**REQUIRED WORK**
Copy the records below exactly, but leave out any picture they contain.

**TASK INPUT**
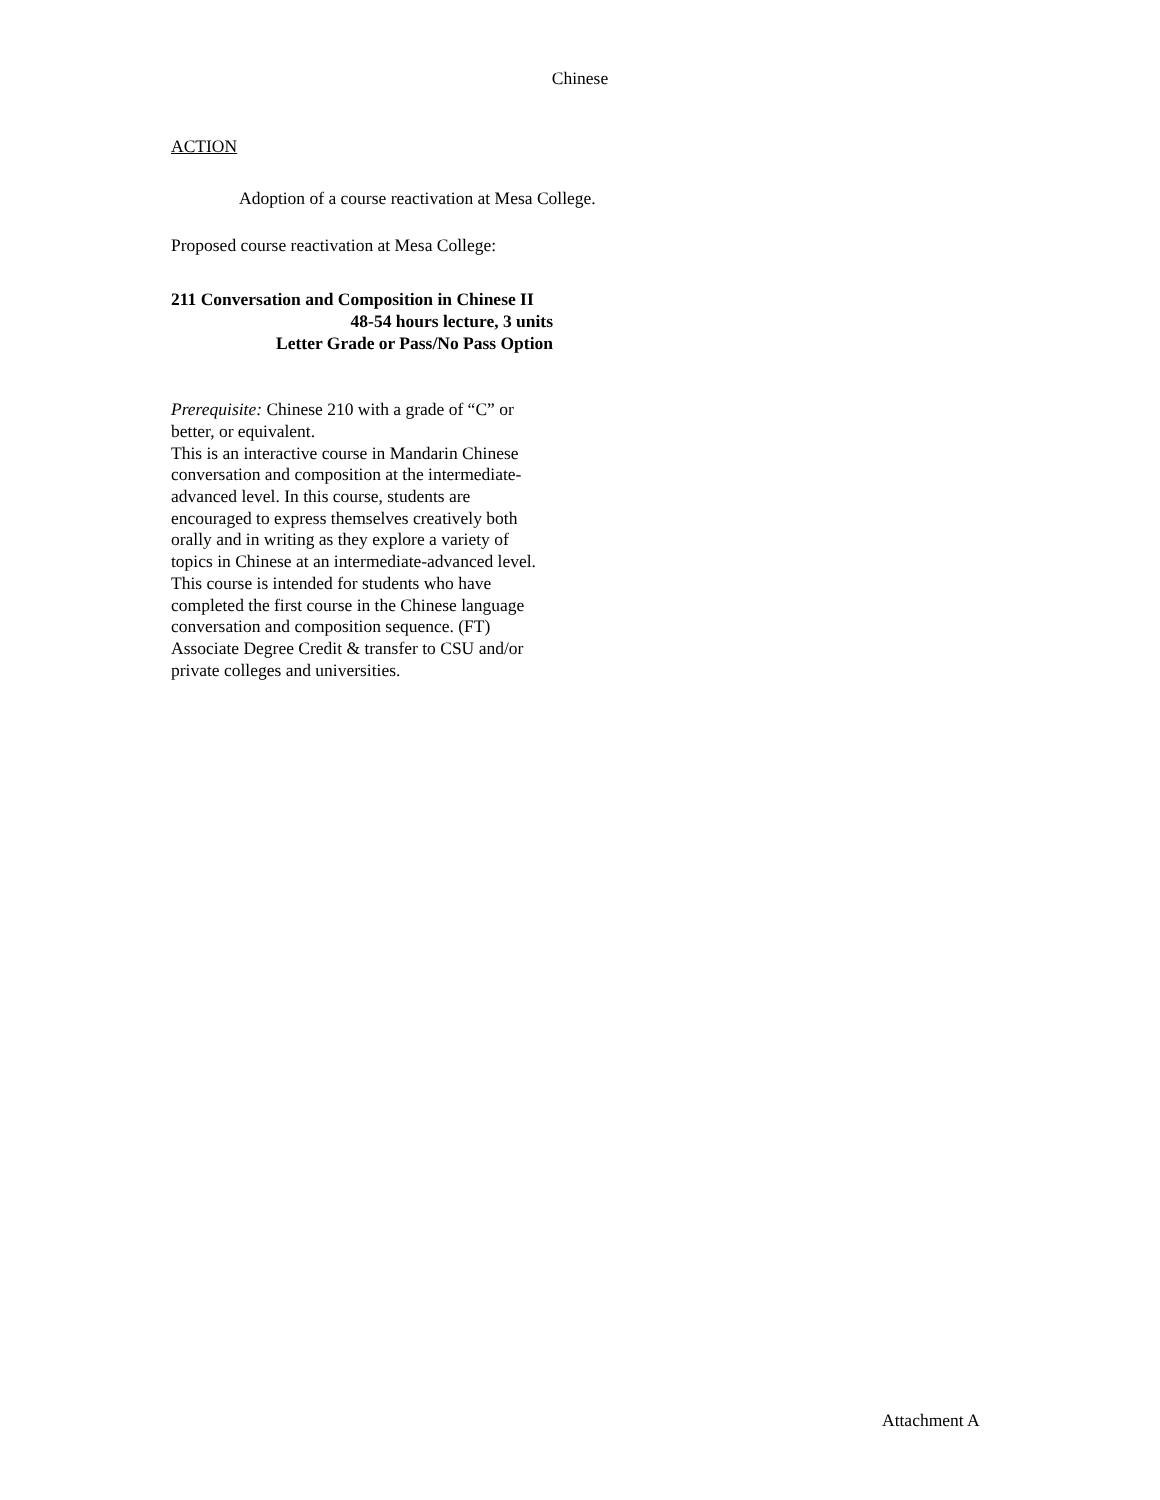Chinese
ACTION
Adoption of a course reactivation at Mesa College.
Proposed course reactivation at Mesa College:
211 Conversation and Composition in Chinese II
48-54 hours lecture, 3 units
Letter Grade or Pass/No Pass Option
Prerequisite: Chinese 210 with a grade of “C” or better, or equivalent.
This is an interactive course in Mandarin Chinese conversation and composition at the intermediate-advanced level. In this course, students are encouraged to express themselves creatively both orally and in writing as they explore a variety of topics in Chinese at an intermediate-advanced level. This course is intended for students who have completed the first course in the Chinese language conversation and composition sequence. (FT) Associate Degree Credit & transfer to CSU and/or private colleges and universities.
Attachment A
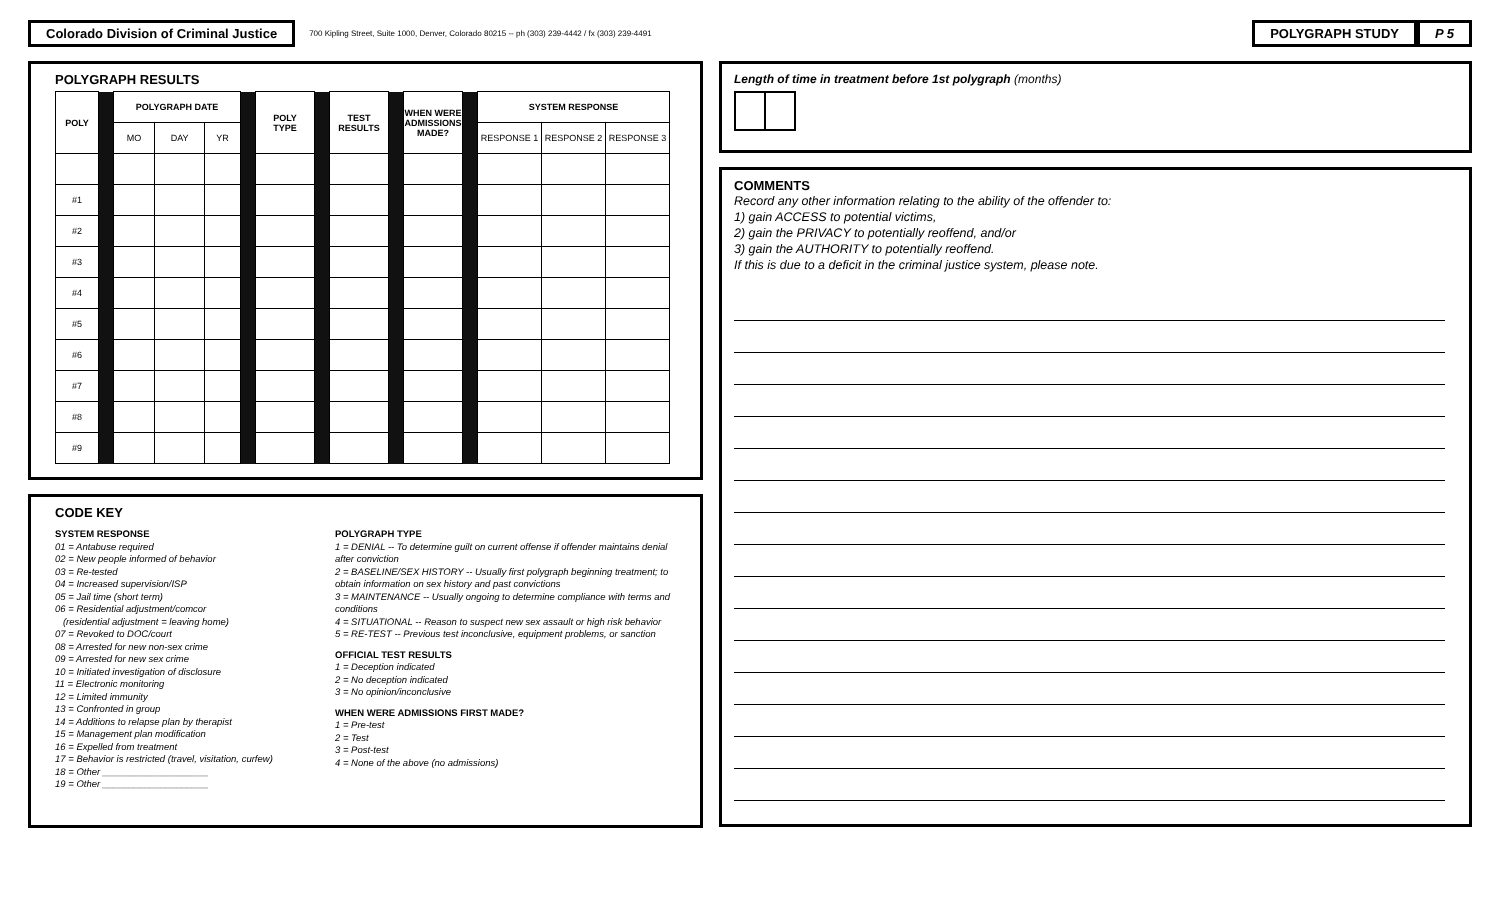Colorado Division of Criminal Justice
700 Kipling Street, Suite 1000, Denver, Colorado 80215 -- ph (303) 239-4442 / fx (303) 239-4491
POLYGRAPH STUDY P 5
POLYGRAPH RESULTS
| POLY | | POLYGRAPH DATE | | | | POLY TYPE | | TEST RESULTS | | WHEN WERE ADMISSIONS MADE? | | SYSTEM RESPONSE | | |
| | | MO | DAY | YR | | | | | | | | RESPONSE 1 | RESPONSE 2 | RESPONSE 3 |
| #1 | | | | | | | | | | | | | | |
| #2 | | | | | | | | | | | | | | |
| #3 | | | | | | | | | | | | | | |
| #4 | | | | | | | | | | | | | | |
| #5 | | | | | | | | | | | | | | |
| #6 | | | | | | | | | | | | | | |
| #7 | | | | | | | | | | | | | | |
| #8 | | | | | | | | | | | | | | |
| #9 | | | | | | | | | | | | | | |
CODE KEY
SYSTEM RESPONSE
01 = Antabuse required
02 = New people informed of behavior
03 = Re-tested
04 = Increased supervision/ISP
05 = Jail time (short term)
06 = Residential adjustment/comcor
(residential adjustment = leaving home)
07 = Revoked to DOC/court
08 = Arrested for new non-sex crime
09 = Arrested for new sex crime
10 = Initiated investigation of disclosure
11 = Electronic monitoring
12 = Limited immunity
13 = Confronted in group
14 = Additions to relapse plan by therapist
15 = Management plan modification
16 = Expelled from treatment
17 = Behavior is restricted (travel, visitation, curfew)
18 = Other ____________________
19 = Other ____________________
POLYGRAPH TYPE
1 = DENIAL -- To determine guilt on current offense if offender maintains denial after conviction
2 = BASELINE/SEX HISTORY -- Usually first polygraph beginning treatment; to obtain information on sex history and past convictions
3 = MAINTENANCE -- Usually ongoing to determine compliance with terms and conditions
4 = SITUATIONAL -- Reason to suspect new sex assault or high risk behavior
5 = RE-TEST -- Previous test inconclusive, equipment problems, or sanction
OFFICIAL TEST RESULTS
1 = Deception indicated
2 = No deception indicated
3 = No opinion/inconclusive
WHEN WERE ADMISSIONS FIRST MADE?
1 = Pre-test
2 = Test
3 = Post-test
4 = None of the above (no admissions)
Length of time in treatment before 1st polygraph (months)
COMMENTS
Record any other information relating to the ability of the offender to:
1) gain ACCESS to potential victims,
2) gain the PRIVACY to potentially reoffend, and/or
3) gain the AUTHORITY to potentially reoffend.
If this is due to a deficit in the criminal justice system, please note.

**RESULT BELOW**
Chinese
ACTION
Adoption of a course reactivation at Mesa College.
Proposed course reactivation at Mesa College:
211 Conversation and Composition in Chinese II
48-54 hours lecture, 3 units
Letter Grade or Pass/No Pass Option
Prerequisite: Chinese 210 with a grade of “C” or better, or equivalent.
This is an interactive course in Mandarin Chinese conversation and composition at the intermediate-advanced level. In this course, students are encouraged to express themselves creatively both orally and in writing as they explore a variety of topics in Chinese at an intermediate-advanced level. This course is intended for students who have completed the first course in the Chinese language conversation and composition sequence. (FT) Associate Degree Credit & transfer to CSU and/or private colleges and universities.
Attachment A
Colorado Division of Criminal Justice
700 Kipling Street, Suite 1000, Denver, Colorado 80215 -- ph (303) 239-4442 / fx (303) 239-4491
POLYGRAPH STUDY P 5
POLYGRAPH RESULTS
| POLY | | POLYGRAPH DATE | | | | POLY TYPE | | TEST RESULTS | | WHEN WERE ADMISSIONS MADE? | | SYSTEM RESPONSE | | |
| | | MO | DAY | YR | | | | | | | | RESPONSE 1 | RESPONSE 2 | RESPONSE 3 |
| #1 | | | | | | | | | | | | | | |
| #2 | | | | | | | | | | | | | | |
| #3 | | | | | | | | | | | | | | |
| #4 | | | | | | | | | | | | | | |
| #5 | | | | | | | | | | | | | | |
| #6 | | | | | | | | | | | | | | |
| #7 | | | | | | | | | | | | | | |
| #8 | | | | | | | | | | | | | | |
| #9 | | | | | | | | | | | | | | |
CODE KEY
SYSTEM RESPONSE
01 = Antabuse required
02 = New people informed of behavior
03 = Re-tested
04 = Increased supervision/ISP
05 = Jail time (short term)
06 = Residential adjustment/comcor
(residential adjustment = leaving home)
07 = Revoked to DOC/court
08 = Arrested for new non-sex crime
09 = Arrested for new sex crime
10 = Initiated investigation of disclosure
11 = Electronic monitoring
12 = Limited immunity
13 = Confronted in group
14 = Additions to relapse plan by therapist
15 = Management plan modification
16 = Expelled from treatment
17 = Behavior is restricted (travel, visitation, curfew)
18 = Other ____________________
19 = Other ____________________
POLYGRAPH TYPE
1 = DENIAL -- To determine guilt on current offense if offender maintains denial after conviction
2 = BASELINE/SEX HISTORY -- Usually first polygraph beginning treatment; to obtain information on sex history and past convictions
3 = MAINTENANCE -- Usually ongoing to determine compliance with terms and conditions
4 = SITUATIONAL -- Reason to suspect new sex assault or high risk behavior
5 = RE-TEST -- Previous test inconclusive, equipment problems, or sanction
OFFICIAL TEST RESULTS
1 = Deception indicated
2 = No deception indicated
3 = No opinion/inconclusive
WHEN WERE ADMISSIONS FIRST MADE?
1 = Pre-test
2 = Test
3 = Post-test
4 = None of the above (no admissions)
Length of time in treatment before 1st polygraph (months)
COMMENTS
Record any other information relating to the ability of the offender to:
1) gain ACCESS to potential victims,
2) gain the PRIVACY to potentially reoffend, and/or
3) gain the AUTHORITY to potentially reoffend.
If this is due to a deficit in the criminal justice system, please note.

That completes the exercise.